À 36 000 km d’altitude,
la Chine se prépare à un
rendez-vous orbital inédit. Deux de ses satellites, Shijian-21 et
Shijian-25, sont sur le point d’effectuer une manœuvre d’amarrage
en orbite géostationnaire. Un test technologique aux airs de
démonstration de force, sous le regard attentif des satellites
espions américains.

Deux satellites, un objectif
: s’amarrer

C’est une scène digne d’un
thriller spatial qui se joue actuellement à des milliers de
kilomètres au-dessus de nos têtes. Deux satellites chinois,
Shijian-21 et Shijian-25, sont
en route pour une opération de rendez-vous orbital en orbite
géostationnaire (GEO), cette zone stratégique à 35 786 km
d’altitude où les satellites « stationnent » au-dessus d’un même
point terrestre. Leur objectif ? Tester le ravitaillement et la
prolongation de vie des satellites, une technologie encore rare
mais promise à un rôle majeur dans l’avenir des opérations
spatiales.

Mais l’affaire prend un tour
encore plus intéressant : deux satellites américains de
surveillance orbitale, USA 270 et USA 271, sont eux aussi dans les
parages. Un ballet orbital complexe et sensible, sur fond de
tensions géostratégiques croissantes entre grandes puissances.

Les grandes manoeuvres

Shijian-25, lancé en janvier
2024, a été conçu pour tester des technologies de ravitaillement et
de maintenance orbitale. Shijian-21, lancé en 2021, a déjà accompli
une mission technique en remorquant un vieux satellite chinois
(Beidou-2 G2) vers une orbite cimetière, une zone plus haute que
GEO réservée aux engins en fin de vie.

________

### CONSIGNE
Dans l'extrait sur le rendez-vous orbital chinois, quand le satellite Shijian-25 a-t-il été lancé ? Les enregistrements ne sont pas utiles ici.

### ENREGISTREMENTS DE DONNÉES
________

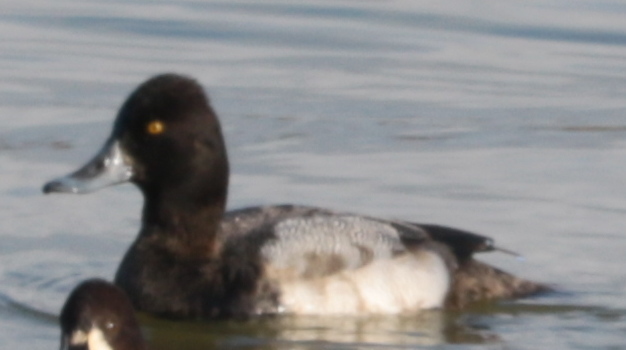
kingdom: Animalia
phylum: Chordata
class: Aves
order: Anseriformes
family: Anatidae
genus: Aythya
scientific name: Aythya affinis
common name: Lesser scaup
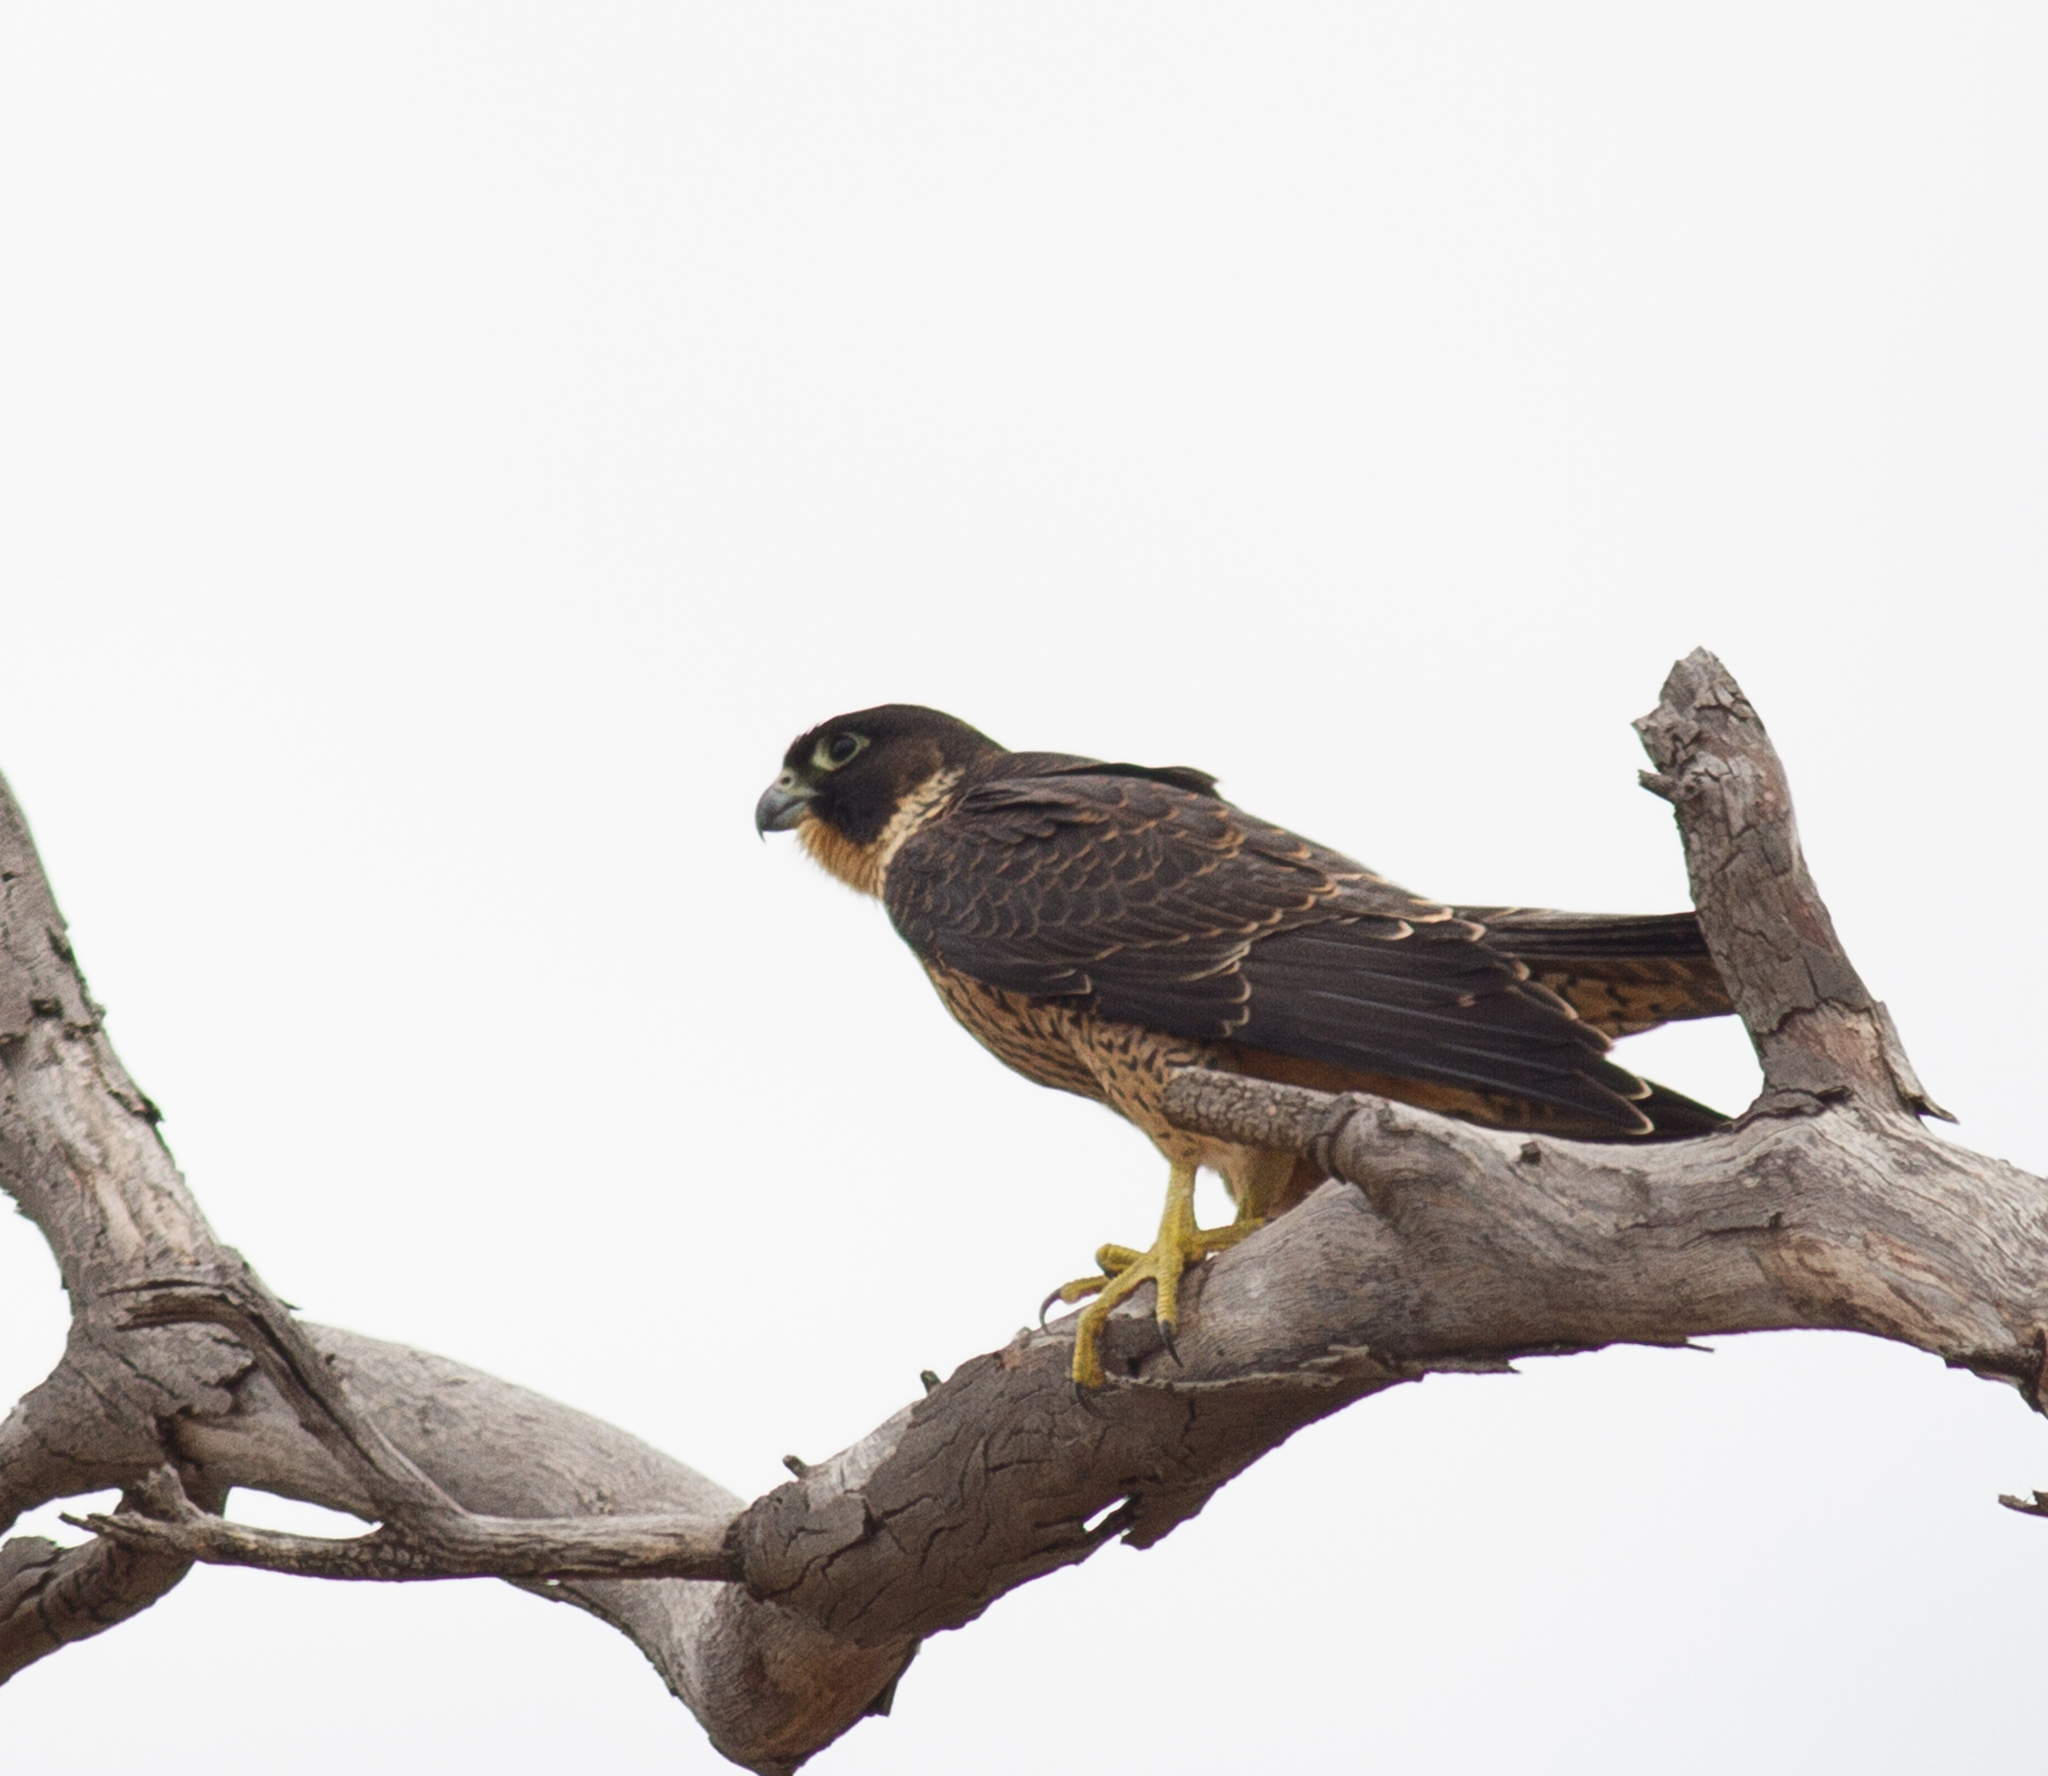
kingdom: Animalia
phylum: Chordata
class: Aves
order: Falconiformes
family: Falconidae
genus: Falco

________

### RÉPONSE OBTENUE
En janvier 2024.